What is Dense Retrieval?
Dense Retrieval is a semantic search method that represents queries and documents as dense embedding vectors and retrieves results by vector similarity.
How It Works
Dense retrieval is the foundation of many modern RAG systems because it can find semantically related passages even when the query and document use different words. A query encoder maps the user request into a vector, a document encoder maps chunks into vectors, and a vector database or ANN index returns nearest neighbors. Its strength is semantic matching; its weakness is that exact identifiers, rare names, numbers, and strict filters can be missed unless metadata filtering, hybrid search, or reranking is added.
Key Characteristics
- Uses embedding vectors rather than exact term matching as the primary retrieval signal
- Supports semantic matches across paraphrases, synonyms, and multilingual content when the model is trained for it
- Typically relies on vector databases or approximate nearest neighbor indexes
- Sensitive to embedding model quality, chunking, normalization, and domain mismatch
- Often paired with sparse retrieval, metadata filters, and rerankers in production
Common Use Cases
- Finding documentation passages that answer a natural-language question
- Retrieving semantically similar support tickets
- Powering RAG over knowledge bases, policies, and developer docs
- Searching across multilingual content with a compatible embedding model
- Providing candidate passages before cross-encoder reranking
Example
Loading code...Frequently Asked Questions
How is dense retrieval different from keyword search?

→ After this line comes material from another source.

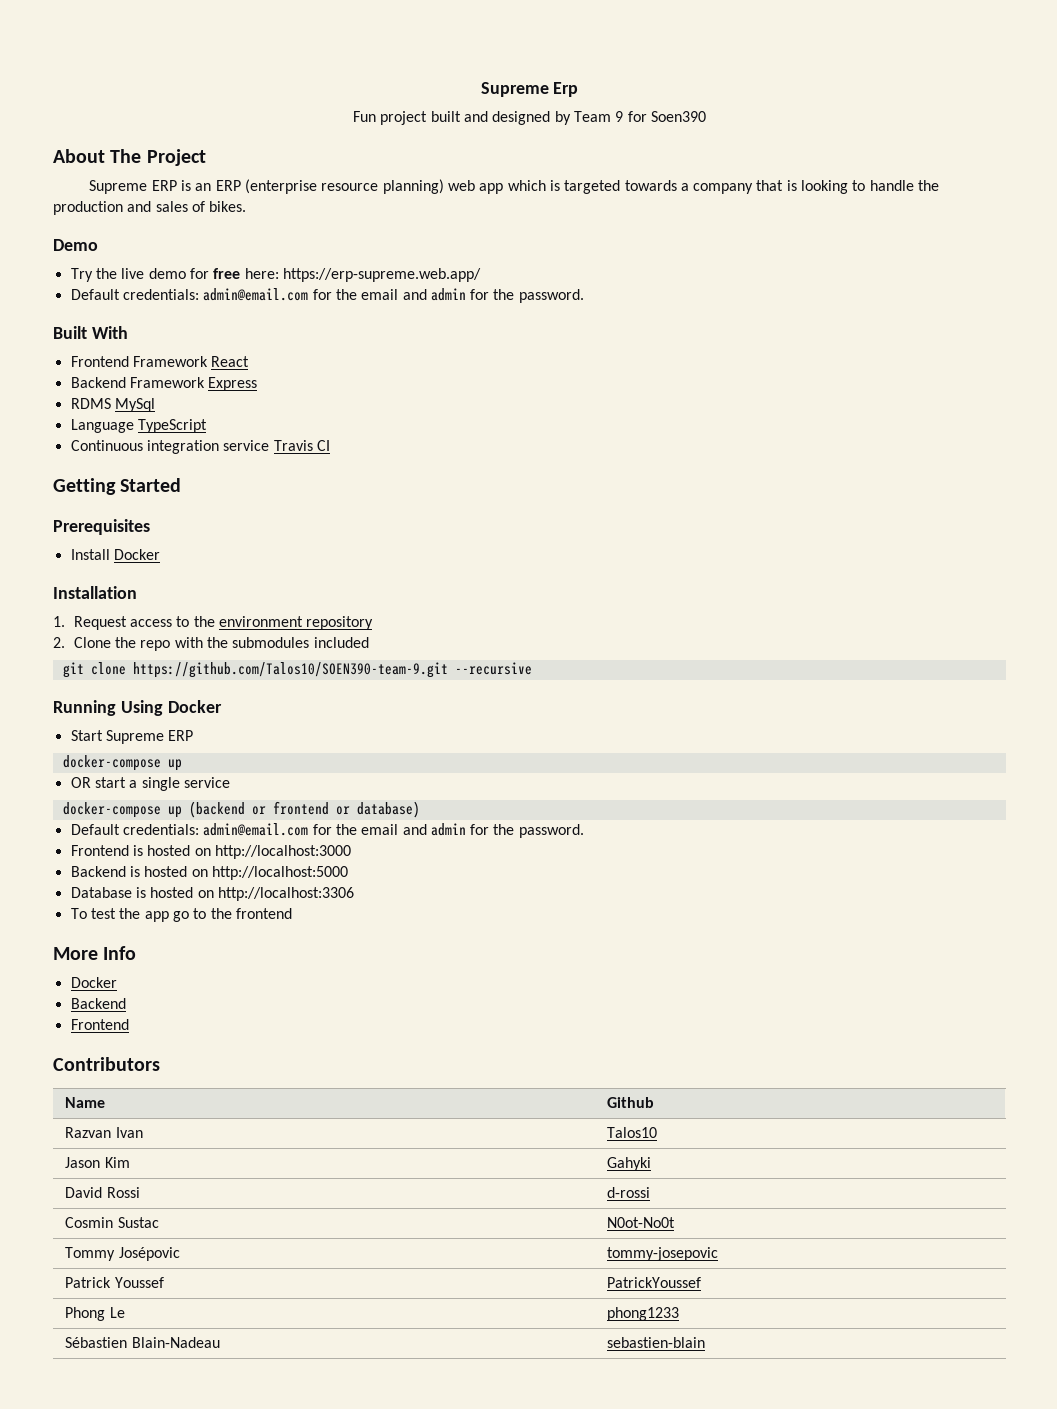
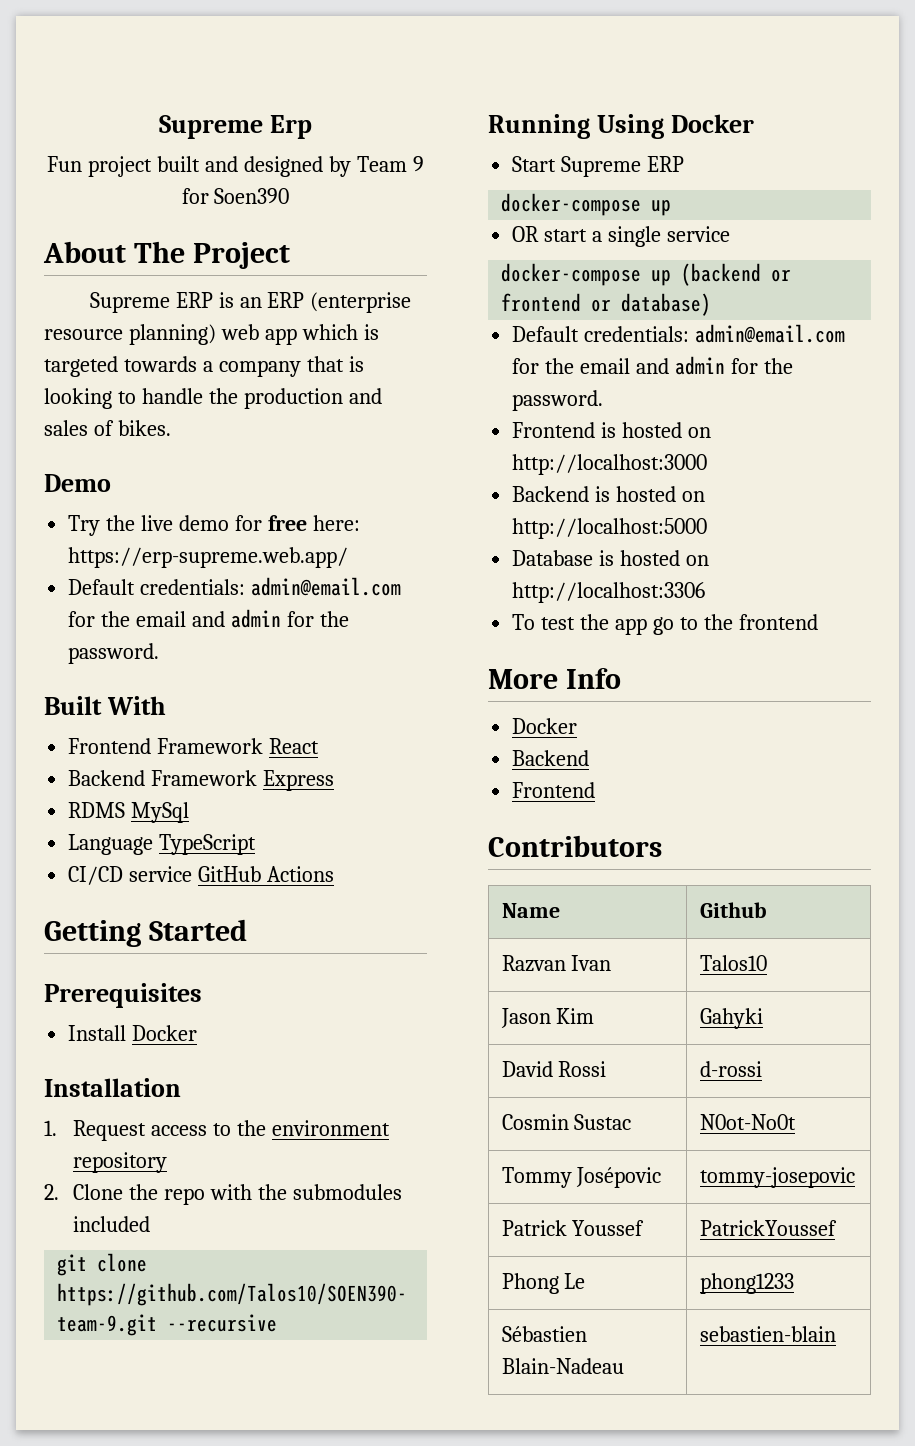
[70,440,330,454] Continuous integration service Travis CI -> [68,866,335,885] CI/CD service GitHub Actions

Dense retrieval compares vectors learned by an embedding model, while keyword search mainly compares lexical terms. Dense retrieval can match meaning even when words differ.

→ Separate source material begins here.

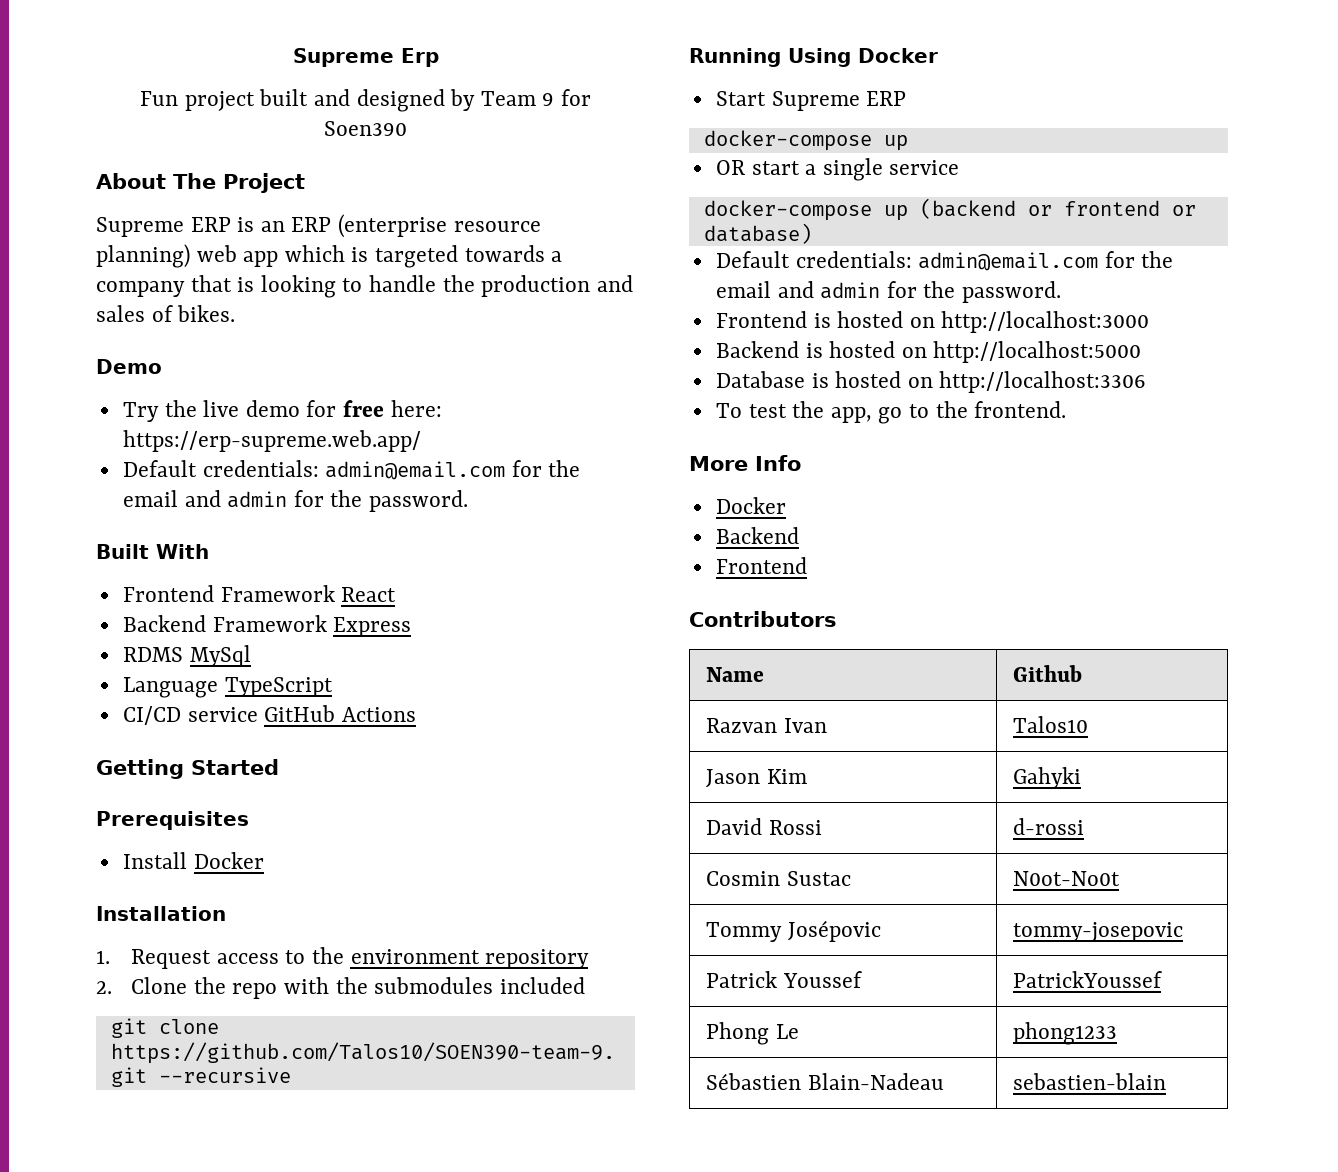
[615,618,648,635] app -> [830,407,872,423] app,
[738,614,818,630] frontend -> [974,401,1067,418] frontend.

Does dense retrieval replace BM25?
Not always. BM25 remains strong for exact terms, identifiers, and rare phrases, so many production systems use hybrid retrieval.
What causes poor dense retrieval results?
Common causes include weak embeddings, bad chunking, domain mismatch, missing metadata filters, and query patterns that require exact matching.
Why use reranking after dense retrieval?
Dense retrieval is efficient for candidate generation, but a reranker can compare the full query and passage more carefully to improve final ordering.